陈述没有回家,留在深市。管委会组织留深干部一起吃年夜饭,三十多人,热闹非凡。
席间,张主任举杯:“陈述同志,三个月快到了。有什么感想?”
陈述站起来:“最大的感想是,改革不是请客吃饭,是自我革命。深市的成功,不是因为政策多特殊,而是因为敢闯敢试、敢为人先。这是我们要带回去的精神。”

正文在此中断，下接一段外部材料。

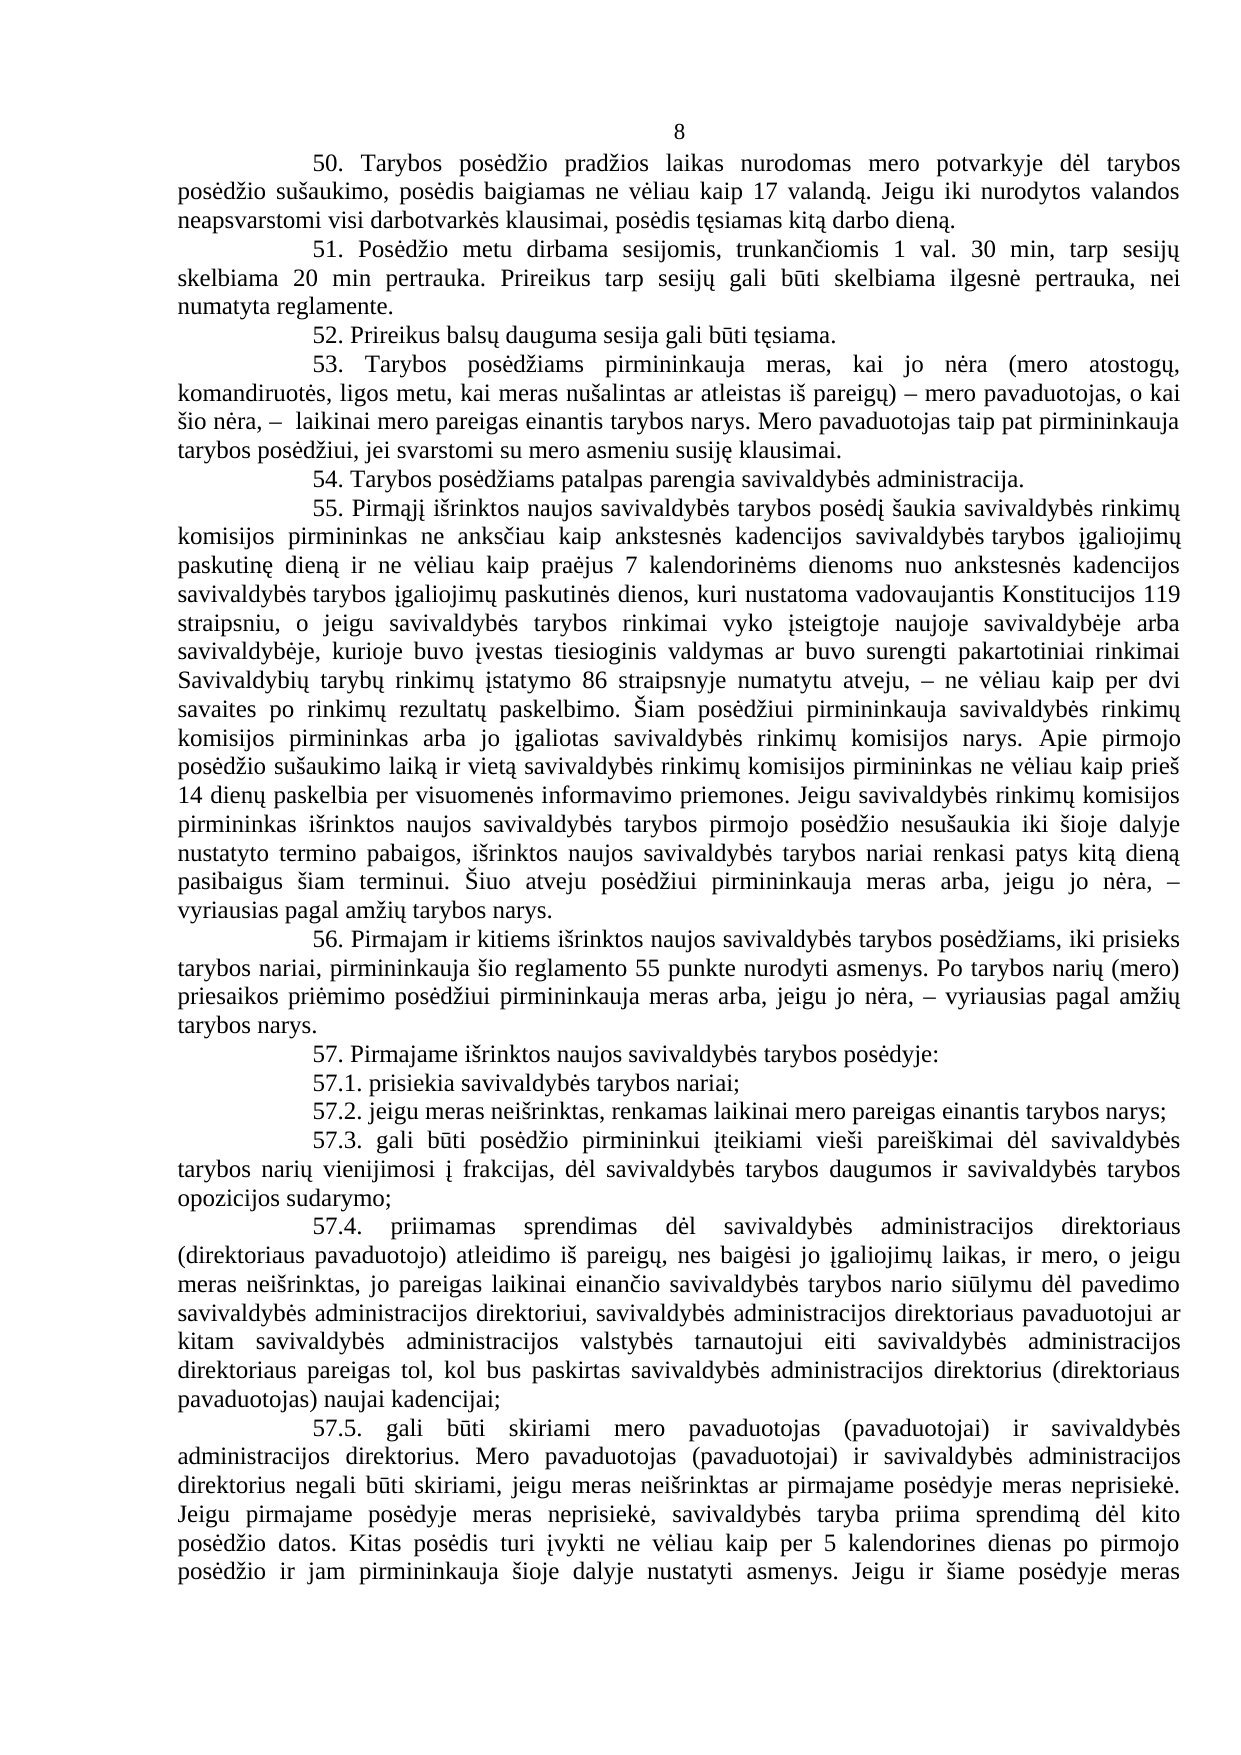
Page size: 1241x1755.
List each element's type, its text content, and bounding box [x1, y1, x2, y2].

text 57.4. priimamas sprendimas dėl savivaldybės administracijos direktoriaus (direktoriaus pavaduotojo) atleidimo iš pareigų, nes baigėsi jo įgaliojimų laikas, ir mero, o jeigu meras neišrinktas, jo pareigas laikinai einančio savivaldybės tarybos nario siūlymu dėl pavedimo savivaldybės administracijos direktoriui, savivaldybės administracijos direktoriaus pavaduotojui ar kitam savivaldybės administracijos valstybės tarnautojui eiti savivaldybės administracijos direktoriaus pareigas tol, kol bus paskirtas savivaldybės administracijos direktorius (direktoriaus pavaduotojas) naujai kadencijai; [177, 1211, 1181, 1413]
text 57.2. jeigu meras neišrinktas, renkamas laikinai mero pareigas einantis tarybos narys; [177, 1096, 1181, 1125]
text 56. Pirmajam ir kitiems išrinktos naujos savivaldybės tarybos posėdžiams, iki prisieks tarybos nariai, pirmininkauja šio reglamento 55 punkte nurodyti asmenys. Po tarybos narių (mero) priesaikos priėmimo posėdžiui pirmininkauja meras arba, jeigu jo nėra, – vyriausias pagal amžių tarybos narys. [177, 924, 1181, 1039]
text 50. Tarybos posėdžio pradžios laikas nurodomas mero potvarkyje dėl tarybos posėdžio sušaukimo, posėdis baigiamas ne vėliau kaip 17 valandą. Jeigu iki nurodytos valandos neapsvarstomi visi darbotvarkės klausimai, posėdis tęsiamas kitą darbo dieną. [177, 148, 1181, 234]
text 57.5. gali būti skiriami mero pavaduotojas (pavaduotojai) ir savivaldybės administracijos direktorius. Mero pavaduotojas (pavaduotojai) ir savivaldybės administracijos direktorius negali būti skiriami, jeigu meras neišrinktas ar pirmajame posėdyje meras neprisiekė. Jeigu pirmajame posėdyje meras neprisiekė, savivaldybės taryba priima sprendimą dėl kito posėdžio datos. Kitas posėdis turi įvykti ne vėliau kaip per 5 kalendorines dienas po pirmojo posėdžio ir jam pirmininkauja šioje dalyje nustatyti asmenys. Jeigu ir šiame posėdyje meras [177, 1413, 1181, 1585]
text 57.1. prisiekia savivaldybės tarybos nariai; [177, 1068, 1181, 1096]
text 57. Pirmajame išrinktos naujos savivaldybės tarybos posėdyje: [177, 1039, 1181, 1068]
text 54. Tarybos posėdžiams patalpas parengia savivaldybės administracija. [177, 464, 1181, 493]
text 55. Pirmąjį išrinktos naujos savivaldybės tarybos posėdį šaukia savivaldybės rinkimų komisijos pirmininkas ne anksčiau kaip ankstesnės kadencijos savivaldybės tarybos įgaliojimų paskutinę dieną ir ne vėliau kaip praėjus 7 kalendorinėms dienoms nuo ankstesnės kadencijos savivaldybės tarybos įgaliojimų paskutinės dienos, kuri nustatoma vadovaujantis Konstitucijos 119 straipsniu, o jeigu savivaldybės tarybos rinkimai vyko įsteigtoje naujoje savivaldybėje arba savivaldybėje, kurioje buvo įvestas tiesioginis valdymas ar buvo surengti pakartotiniai rinkimai Savivaldybių tarybų rinkimų įstatymo 86 straipsnyje numatytu atveju, – ne vėliau kaip per dvi savaites po rinkimų rezultatų paskelbimo. Šiam posėdžiui pirmininkauja savivaldybės rinkimų komisijos pirmininkas arba jo įgaliotas savivaldybės rinkimų komisijos narys. Apie pirmojo posėdžio sušaukimo laiką ir vietą savivaldybės rinkimų komisijos pirmininkas ne vėliau kaip prieš 14 dienų paskelbia per visuomenės informavimo priemones. Jeigu savivaldybės rinkimų komisijos pirmininkas išrinktos naujos savivaldybės tarybos pirmojo posėdžio nesušaukia iki šioje dalyje nustatyto termino pabaigos, išrinktos naujos savivaldybės tarybos nariai renkasi patys kitą dieną pasibaigus šiam terminui. Šiuo atveju posėdžiui pirmininkauja meras arba, jeigu jo nėra, – vyriausias pagal amžių tarybos narys. [177, 493, 1181, 924]
text 51. Posėdžio metu dirbama sesijomis, trunkančiomis 1 val. 30 min, tarp sesijų skelbiama 20 min pertrauka. Prireikus tarp sesijų gali būti skelbiama ilgesnė pertrauka, nei numatyta reglamente. [177, 234, 1181, 320]
text 52. Prireikus balsų dauguma sesija gali būti tęsiama. [177, 320, 1181, 349]
text 57.3. gali būti posėdžio pirmininkui įteikiami vieši pareiškimai dėl savivaldybės tarybos narių vienijimosi į frakcijas, dėl savivaldybės tarybos daugumos ir savivaldybės tarybos opozicijos sudarymo; [177, 1125, 1181, 1211]
text 53. Tarybos posėdžiams pirmininkauja meras, kai jo nėra (mero atostogų, komandiruotės, ligos metu, kai meras nušalintas ar atleistas iš pareigų) – mero pavaduotojas, o kai šio nėra, – laikinai mero pareigas einantis tarybos narys. Mero pavaduotojas taip pat pirmininkauja tarybos posėdžiui, jei svarstomi su mero asmeniu susiję klausimai. [177, 349, 1181, 464]
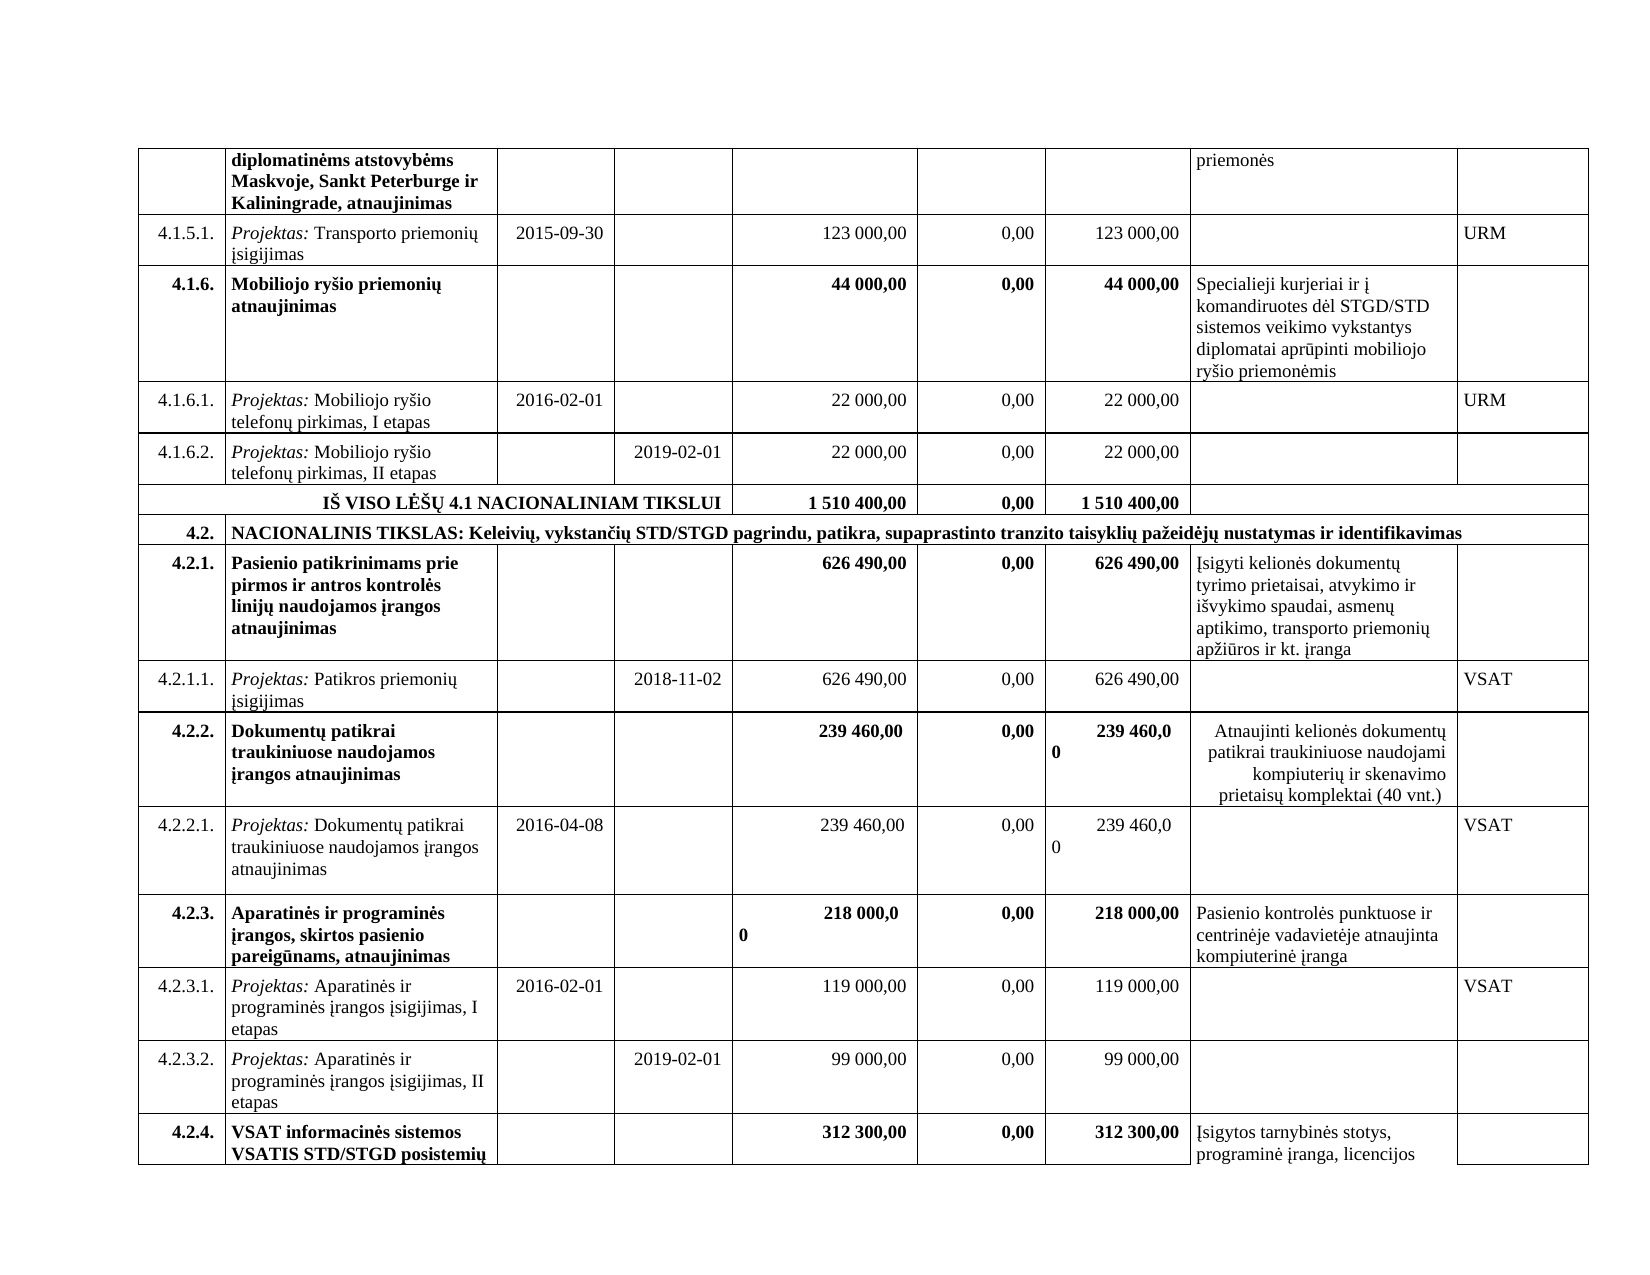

“说得好。”张主任点头,“但也要记住,经验不能照搬。深市的模式有深市的条件,林河要有林河的路。找准自己的定位,发挥自己的优势。”
“我记住了。”
吃完饭,陈述回到公寓。窗外烟花绽放,夜空绚烂。
手机里不断传来拜年信息:白崇波的叮嘱,祁同伟的问候,郑永财的祝福,方启明的邀约,高小琴姐妹的牵挂……
还有秦玉的短信:“陈述,新年快乐。我在协和值班,刚做完一台手术。北京下雪了,很美。”
他回复:“新年快乐。注意身体。”
然后是钟小艾:“陈述,新年快乐。我爸让我问,你什么时候回省城?他说想和你聊聊深市见闻。”